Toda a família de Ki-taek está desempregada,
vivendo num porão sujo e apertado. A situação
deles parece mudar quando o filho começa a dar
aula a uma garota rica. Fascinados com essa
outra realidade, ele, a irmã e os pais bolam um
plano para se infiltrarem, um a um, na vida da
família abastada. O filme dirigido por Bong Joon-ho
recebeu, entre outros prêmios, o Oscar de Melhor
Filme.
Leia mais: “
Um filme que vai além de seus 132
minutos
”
_ _ _ _ _
Count the lines above that contain the string "família", treating uppercase and lowercase letters as different, and give only that number.

(EXERCISE SOLUTION): 2